Top Stories

June 18, 2012

Environment

WWF helps leading firms cut business flights and save £21m

Twelve leading UK firms, including Lloyds Banking Group, BSkyB and Marks & Spencer have reduced their business flights by 41 per cent as a result of taking part in the ‘One In Five Challenge’ run by WWF. This has led to a reduction in carbon emissions of 26,455 tonnes.

Greenwise Business

Starbucks, Staples, three others join Better Buildings Challenge

Starbucks Coffee and Staples have this week joined the White House’s ‘Better Buildings Challenge’, aimed at reducing energy waste in buildings.
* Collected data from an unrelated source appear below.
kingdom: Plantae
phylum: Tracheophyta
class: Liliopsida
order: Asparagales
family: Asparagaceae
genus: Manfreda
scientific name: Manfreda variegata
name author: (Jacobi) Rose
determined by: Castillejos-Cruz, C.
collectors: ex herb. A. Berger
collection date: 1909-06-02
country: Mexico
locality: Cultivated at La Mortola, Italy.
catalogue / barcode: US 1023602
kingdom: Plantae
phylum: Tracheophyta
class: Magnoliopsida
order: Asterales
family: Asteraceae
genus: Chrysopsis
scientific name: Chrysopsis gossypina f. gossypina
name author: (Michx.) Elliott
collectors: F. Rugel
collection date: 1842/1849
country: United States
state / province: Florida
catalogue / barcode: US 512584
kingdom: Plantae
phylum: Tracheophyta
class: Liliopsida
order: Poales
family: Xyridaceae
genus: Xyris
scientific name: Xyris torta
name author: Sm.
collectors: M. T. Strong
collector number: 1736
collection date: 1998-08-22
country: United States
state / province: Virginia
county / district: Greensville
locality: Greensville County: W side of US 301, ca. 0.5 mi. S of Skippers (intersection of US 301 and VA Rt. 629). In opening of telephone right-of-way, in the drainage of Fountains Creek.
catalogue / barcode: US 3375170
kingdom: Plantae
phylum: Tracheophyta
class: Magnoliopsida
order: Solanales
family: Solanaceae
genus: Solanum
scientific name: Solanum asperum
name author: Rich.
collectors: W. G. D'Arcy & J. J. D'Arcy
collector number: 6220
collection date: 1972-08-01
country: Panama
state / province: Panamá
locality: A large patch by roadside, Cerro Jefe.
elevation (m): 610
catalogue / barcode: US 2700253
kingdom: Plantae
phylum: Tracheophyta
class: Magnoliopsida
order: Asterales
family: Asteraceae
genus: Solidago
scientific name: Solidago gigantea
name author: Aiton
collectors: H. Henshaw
The companies have pledged to upgrade more than 50 million square feet of combined commercial building space as they strive to meet the ‘Better Buildings’ goal of cutting building energy use at least 20 per cent by 2020.

Environmental Leader

Policy

Rio+20 to push sustainability reporting

Thousands of companies worldwide will be pushed to report on their environmental strategies and performance under proposals to be finalised at a United Nations summit in Rio de Janeiro this week. The UK is one of the countries backing widespread adoption of Denmark’s “report or explain” requirement for large companies either to produce a report on their behaviour or explain why they have not. However, the move is being resisted by some countries, including the US, Canada and India.

Financial Times

Corporate Reputation

Arms and oil bosses refuse to attend corporate responsibility inquiry

The bosses of some of Britain's biggest arms and oil companies have refused to attend a parliamentary inquiry into the use of hundreds of millions of pounds of taxpayers' money to help dictators build arsenals and facilitate environmental and human rights abuses, according to opposition MPs. BAE Systems, among others, had been invited to an all-party investigation into the Export Credits Guarantee Department (ECGD)'s underwriting of loans, including £35m to Robert Mugabe's Zimbabwe to buy five Hawk fighter jets.

The Guardian

Community Investment

Companies invest in the Olympic legacy

Cisco, BT, BP and others are investing in the education and development of young people including training in technology and communications. These company-run programmes are going on throughout the Olympic period and will continue to have an impact beyond the Games.